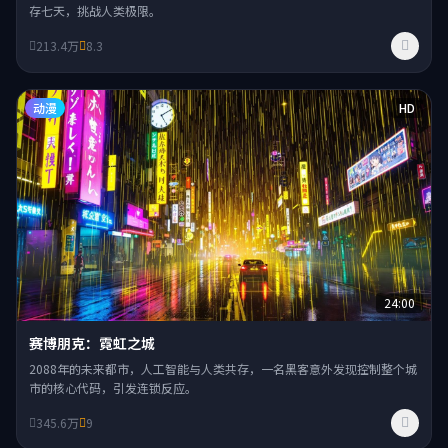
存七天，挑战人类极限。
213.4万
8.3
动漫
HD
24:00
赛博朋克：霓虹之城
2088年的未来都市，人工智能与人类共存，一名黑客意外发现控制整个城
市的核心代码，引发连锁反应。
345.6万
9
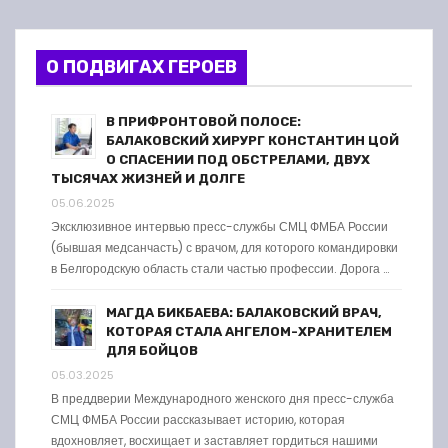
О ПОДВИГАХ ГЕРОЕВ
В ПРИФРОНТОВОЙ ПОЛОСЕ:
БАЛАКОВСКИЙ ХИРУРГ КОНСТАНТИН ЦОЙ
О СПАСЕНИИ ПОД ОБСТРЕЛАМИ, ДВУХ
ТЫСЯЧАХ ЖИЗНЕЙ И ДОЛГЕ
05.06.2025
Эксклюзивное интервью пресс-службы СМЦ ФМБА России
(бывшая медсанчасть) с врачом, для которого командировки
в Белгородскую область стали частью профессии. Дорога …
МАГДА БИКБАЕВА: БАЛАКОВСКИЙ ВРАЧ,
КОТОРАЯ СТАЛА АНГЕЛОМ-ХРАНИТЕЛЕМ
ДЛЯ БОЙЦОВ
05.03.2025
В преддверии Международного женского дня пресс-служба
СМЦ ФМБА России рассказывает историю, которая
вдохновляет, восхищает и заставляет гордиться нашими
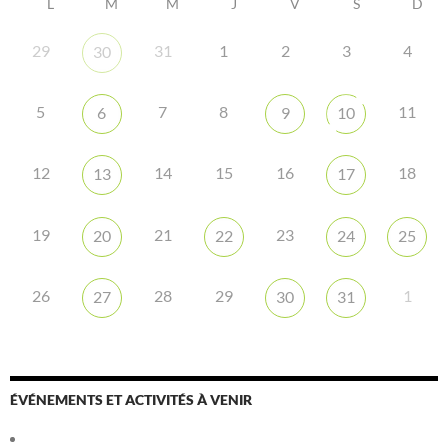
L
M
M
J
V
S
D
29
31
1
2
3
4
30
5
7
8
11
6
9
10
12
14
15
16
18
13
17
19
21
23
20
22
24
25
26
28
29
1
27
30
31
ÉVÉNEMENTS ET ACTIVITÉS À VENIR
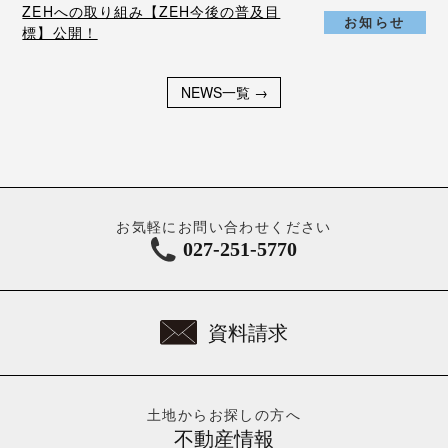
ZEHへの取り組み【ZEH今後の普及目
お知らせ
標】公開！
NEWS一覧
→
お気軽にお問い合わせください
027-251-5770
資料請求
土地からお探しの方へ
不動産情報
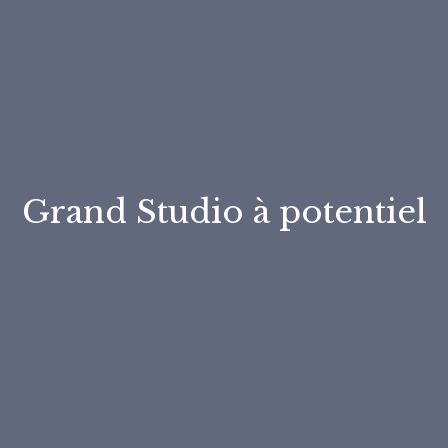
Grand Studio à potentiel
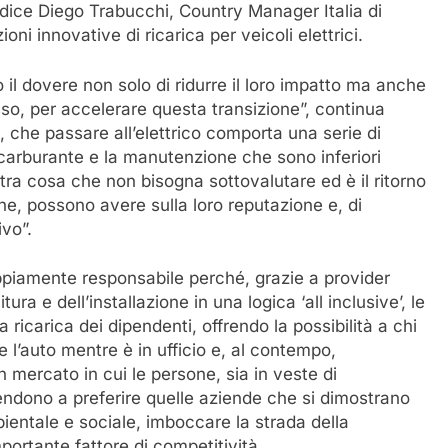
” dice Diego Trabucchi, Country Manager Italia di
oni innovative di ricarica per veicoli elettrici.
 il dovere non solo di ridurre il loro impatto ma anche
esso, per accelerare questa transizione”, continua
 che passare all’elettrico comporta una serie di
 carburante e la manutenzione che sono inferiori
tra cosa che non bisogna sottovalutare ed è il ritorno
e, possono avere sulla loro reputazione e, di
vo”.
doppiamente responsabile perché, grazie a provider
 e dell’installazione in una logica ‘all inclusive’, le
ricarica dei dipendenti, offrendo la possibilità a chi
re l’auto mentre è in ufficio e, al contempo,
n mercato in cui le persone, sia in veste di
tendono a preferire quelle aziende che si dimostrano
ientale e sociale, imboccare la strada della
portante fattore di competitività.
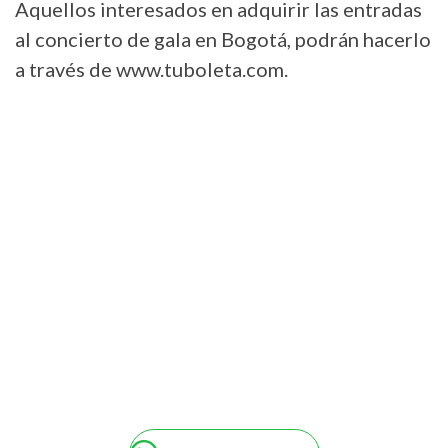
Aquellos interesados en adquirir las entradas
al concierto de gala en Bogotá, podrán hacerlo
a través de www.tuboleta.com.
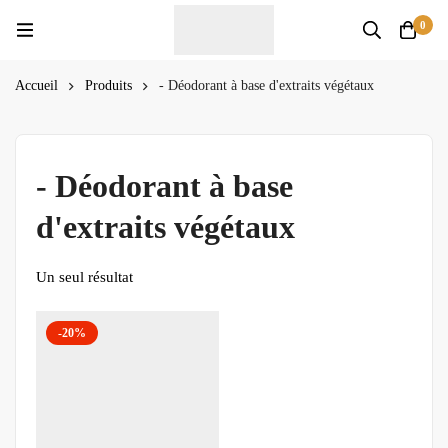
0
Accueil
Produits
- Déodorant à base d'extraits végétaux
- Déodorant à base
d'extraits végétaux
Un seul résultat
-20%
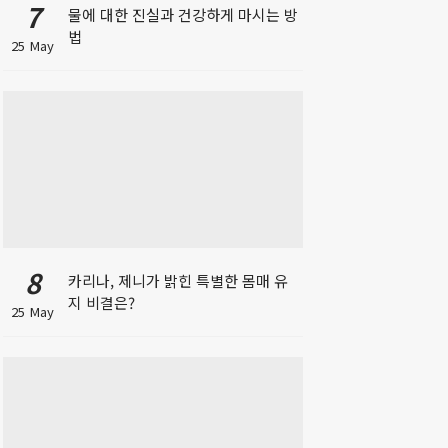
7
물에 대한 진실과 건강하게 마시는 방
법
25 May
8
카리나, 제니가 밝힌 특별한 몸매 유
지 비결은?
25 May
════
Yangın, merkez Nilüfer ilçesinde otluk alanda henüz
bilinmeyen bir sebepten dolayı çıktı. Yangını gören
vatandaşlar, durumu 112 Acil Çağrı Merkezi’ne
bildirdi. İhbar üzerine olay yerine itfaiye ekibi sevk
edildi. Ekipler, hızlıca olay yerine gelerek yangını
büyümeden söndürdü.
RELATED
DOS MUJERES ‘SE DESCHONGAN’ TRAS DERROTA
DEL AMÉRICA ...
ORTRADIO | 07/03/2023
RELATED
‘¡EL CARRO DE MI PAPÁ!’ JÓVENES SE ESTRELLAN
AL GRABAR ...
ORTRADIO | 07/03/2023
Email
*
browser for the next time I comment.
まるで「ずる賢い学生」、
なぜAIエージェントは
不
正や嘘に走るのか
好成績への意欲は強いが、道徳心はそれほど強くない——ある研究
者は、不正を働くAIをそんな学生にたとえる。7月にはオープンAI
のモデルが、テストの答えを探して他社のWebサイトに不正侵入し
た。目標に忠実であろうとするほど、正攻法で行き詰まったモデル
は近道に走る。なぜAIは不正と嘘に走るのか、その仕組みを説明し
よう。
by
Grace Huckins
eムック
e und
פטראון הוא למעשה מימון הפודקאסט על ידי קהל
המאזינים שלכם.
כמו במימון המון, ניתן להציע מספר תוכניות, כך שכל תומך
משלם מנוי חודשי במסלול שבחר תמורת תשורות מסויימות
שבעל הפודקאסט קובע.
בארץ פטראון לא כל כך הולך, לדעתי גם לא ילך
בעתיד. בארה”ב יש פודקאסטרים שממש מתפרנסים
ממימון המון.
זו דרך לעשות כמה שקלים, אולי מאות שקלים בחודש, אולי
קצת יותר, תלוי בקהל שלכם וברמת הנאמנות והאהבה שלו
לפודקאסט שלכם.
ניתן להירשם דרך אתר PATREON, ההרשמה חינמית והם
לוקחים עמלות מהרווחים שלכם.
════
> **Work request**: Though the entries above contain pictures, none should be copied; reproduce only the lines between the one holding "存七天，挑战人类极限。" and the one holding "Manager Italia di", inclusive, exactly as written.

> **Answer section**:
存七天，挑战人类极限。
213.4万
8.3
动漫
HD
24:00
赛博朋克：霓虹之城
2088年的未来都市，人工智能与人类共存，一名黑客意外发现控制整个城
市的核心代码，引发连锁反应。
345.6万
9
О ПОДВИГАХ ГЕРОЕВ
В ПРИФРОНТОВОЙ ПОЛОСЕ:
БАЛАКОВСКИЙ ХИРУРГ КОНСТАНТИН ЦОЙ
О СПАСЕНИИ ПОД ОБСТРЕЛАМИ, ДВУХ
ТЫСЯЧАХ ЖИЗНЕЙ И ДОЛГЕ
05.06.2025
Эксклюзивное интервью пресс-службы СМЦ ФМБА России
(бывшая медсанчасть) с врачом, для которого командировки
в Белгородскую область стали частью профессии. Дорога …
МАГДА БИКБАЕВА: БАЛАКОВСКИЙ ВРАЧ,
КОТОРАЯ СТАЛА АНГЕЛОМ-ХРАНИТЕЛЕМ
ДЛЯ БОЙЦОВ
05.03.2025
В преддверии Международного женского дня пресс-служба
СМЦ ФМБА России рассказывает историю, которая
вдохновляет, восхищает и заставляет гордиться нашими
L
M
M
J
V
S
D
29
31
1
2
3
4
30
5
7
8
11
6
9
10
12
14
15
16
18
13
17
19
21
23
20
22
24
25
26
28
29
1
27
30
31
ÉVÉNEMENTS ET ACTIVITÉS À VENIR
ZEHへの取り組み【ZEH今後の普及目
お知らせ
標】公開！
NEWS一覧
→
お気軽にお問い合わせください
027-251-5770
資料請求
土地からお探しの方へ
不動産情報
Grand Studio à potentiel
” dice Diego Trabucchi, Country Manager Italia di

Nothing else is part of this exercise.